Mikami knows a bit about hard games. During his early days at Capcom, he worked under Tokuro Fujiwara, creator of the legendarily difficult Ghosts 'n Goblins series. The Evil Within has been described several times as a game that will not only scare you, but challenge you.

The game features the usual Casual, Normal and Hard difficulty levels, but for gamers who really want to challenge themselves, The Evil Within will offer Akumu mode ("Worst dream" in Japanese).

"People who can clear Akumu mode will definitely want to brag about it as it requires a high level of mental ability as well as technical ability," says Mikami. "To me, survival horror requires both."

Early on, games were difficult not so much out of intention as the limitations of the medium. Coin-op games were governed by far more basics rules than contemporary games, so developers would quickly ramp up the difficulty to challenge players (and keep the quarters coming in). Arcade standards like Defender and Joust were certainly fun, but most players wouldn’t last more than a few minutes before crapping out. That sort of accidentally challenging game design has fallen by the wayside, replaced by game makers who intentionally design games that require high skills to master.

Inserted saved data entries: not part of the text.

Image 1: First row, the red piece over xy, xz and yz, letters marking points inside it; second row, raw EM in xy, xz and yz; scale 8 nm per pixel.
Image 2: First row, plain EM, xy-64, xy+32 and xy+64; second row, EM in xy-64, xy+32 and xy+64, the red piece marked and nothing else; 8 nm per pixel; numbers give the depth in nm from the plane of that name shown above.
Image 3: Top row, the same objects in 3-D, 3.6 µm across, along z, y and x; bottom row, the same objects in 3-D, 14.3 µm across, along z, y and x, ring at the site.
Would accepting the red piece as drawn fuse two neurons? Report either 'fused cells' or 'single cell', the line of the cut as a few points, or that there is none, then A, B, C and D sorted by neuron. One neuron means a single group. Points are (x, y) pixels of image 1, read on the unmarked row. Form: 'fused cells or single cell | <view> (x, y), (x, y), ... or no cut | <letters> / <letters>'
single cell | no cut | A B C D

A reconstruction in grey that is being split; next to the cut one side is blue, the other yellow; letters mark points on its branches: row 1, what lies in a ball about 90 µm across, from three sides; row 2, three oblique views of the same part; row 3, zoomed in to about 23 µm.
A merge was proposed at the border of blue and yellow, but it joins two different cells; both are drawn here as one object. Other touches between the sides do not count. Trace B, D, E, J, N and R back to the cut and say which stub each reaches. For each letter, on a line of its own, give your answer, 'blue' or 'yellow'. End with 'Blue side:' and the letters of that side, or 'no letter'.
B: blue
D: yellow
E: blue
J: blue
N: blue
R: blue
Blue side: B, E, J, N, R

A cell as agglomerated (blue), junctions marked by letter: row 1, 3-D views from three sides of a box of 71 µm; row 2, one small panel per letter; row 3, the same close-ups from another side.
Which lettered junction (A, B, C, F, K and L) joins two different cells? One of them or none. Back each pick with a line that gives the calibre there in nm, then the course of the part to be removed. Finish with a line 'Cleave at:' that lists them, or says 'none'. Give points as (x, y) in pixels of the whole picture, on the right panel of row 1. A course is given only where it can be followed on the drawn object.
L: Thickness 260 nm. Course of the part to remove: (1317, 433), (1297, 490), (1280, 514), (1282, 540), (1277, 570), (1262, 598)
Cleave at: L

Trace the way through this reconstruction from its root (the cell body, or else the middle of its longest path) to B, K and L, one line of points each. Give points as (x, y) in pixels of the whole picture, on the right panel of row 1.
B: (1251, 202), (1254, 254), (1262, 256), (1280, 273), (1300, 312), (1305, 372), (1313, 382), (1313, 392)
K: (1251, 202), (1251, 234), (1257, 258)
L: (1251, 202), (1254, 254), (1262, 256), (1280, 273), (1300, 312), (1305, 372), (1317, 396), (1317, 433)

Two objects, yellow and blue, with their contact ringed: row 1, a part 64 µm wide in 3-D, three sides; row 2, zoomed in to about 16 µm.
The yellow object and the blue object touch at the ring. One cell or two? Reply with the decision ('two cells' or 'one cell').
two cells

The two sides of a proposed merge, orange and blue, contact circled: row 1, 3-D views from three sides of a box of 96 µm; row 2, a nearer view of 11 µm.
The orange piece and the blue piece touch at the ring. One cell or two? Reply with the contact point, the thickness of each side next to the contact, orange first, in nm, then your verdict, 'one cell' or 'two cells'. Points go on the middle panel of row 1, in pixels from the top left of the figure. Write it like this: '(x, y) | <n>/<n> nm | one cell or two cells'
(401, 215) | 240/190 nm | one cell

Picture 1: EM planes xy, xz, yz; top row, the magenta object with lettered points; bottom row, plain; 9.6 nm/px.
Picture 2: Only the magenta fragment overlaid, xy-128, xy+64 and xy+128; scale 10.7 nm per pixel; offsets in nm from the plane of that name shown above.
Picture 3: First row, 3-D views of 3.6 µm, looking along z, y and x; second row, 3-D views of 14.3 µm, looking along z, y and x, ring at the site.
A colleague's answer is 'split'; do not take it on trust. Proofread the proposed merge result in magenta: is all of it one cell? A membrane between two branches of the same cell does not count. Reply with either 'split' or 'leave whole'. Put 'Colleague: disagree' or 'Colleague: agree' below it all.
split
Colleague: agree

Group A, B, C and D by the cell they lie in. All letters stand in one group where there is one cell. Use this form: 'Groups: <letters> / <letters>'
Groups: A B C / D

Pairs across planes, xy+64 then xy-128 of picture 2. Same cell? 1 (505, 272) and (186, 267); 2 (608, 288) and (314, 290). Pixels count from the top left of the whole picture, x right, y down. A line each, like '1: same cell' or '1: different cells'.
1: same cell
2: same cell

Take the upcoming Wolfenstein: The New Order. At its E3 debut last year, players were uniformly surprised by how hard it was to take down Nazis. While we won't know if that degree of difficulty will be carried forward to the retail copy until it ships in May, the team behind the game notes there are some advantages in making players work to finish a level.

"Above all we want to honor player agency," says Jens Matthies, creative director at MachineGames, developer of Wolfenstein. "We want you as a player to author your own accomplishments. If a battle is won, a puzzle solved or a secret discovered it should be because you as a player have succeeded. However, freedom to succeed also means freedom to fail, so in some sense more player freedom inevitably leads to higher difficulty. ... The sense of mastering a game is still immensely important, and ignoring this aspect of the experience by making the game overly easy is a mistake in our view."

While Dark Souls II and Wolfenstein are carrying the torch for big, triple-A releases, the real hard game renaissance is largely happening in the independent game world. And some developers are having a lot of fun with the idea of the impossibly difficult title.

Try performing an operation in Surgeon Simulator. Iniitially designed in just a couple of hours, the game has intentionally bad controls, turning relatively simple procedures into life-threatening scrambles. Super Meat Boy, I Wanna Be the Guy, Cloudberry Kingdom, and the appropriately-titled The World’s Hardest Game have driven gamers equally happy/mad.

For mainstream publishers, hard games come with a risk: no one wants to alienate potential customers. That's why you're seeing more and more titles automatically adjust to your abilities, says Mikami.

"For me, it's generally better to have a difficulty setting that automatically adjusts to the individual player's level," he says. "This is because the average player clears a game and doesn't play it again."

He’s only partially right. A recent talk at the Game Developer’s Conference indicates that most players don’t actually beat games anymore, but not because they’re too hard. More likely it’s due to other reasons, including increasingly limited gaming time and the fact that many games are simply too long or involved for the average attention span.

On the other hand, Dark Souls II (which comes to the PC on April 25) is long, involved and hard as nails, but legions of fans will suffer through its impossible bosses to see the final screen. And they'll love -- and loathe -- every minute of it.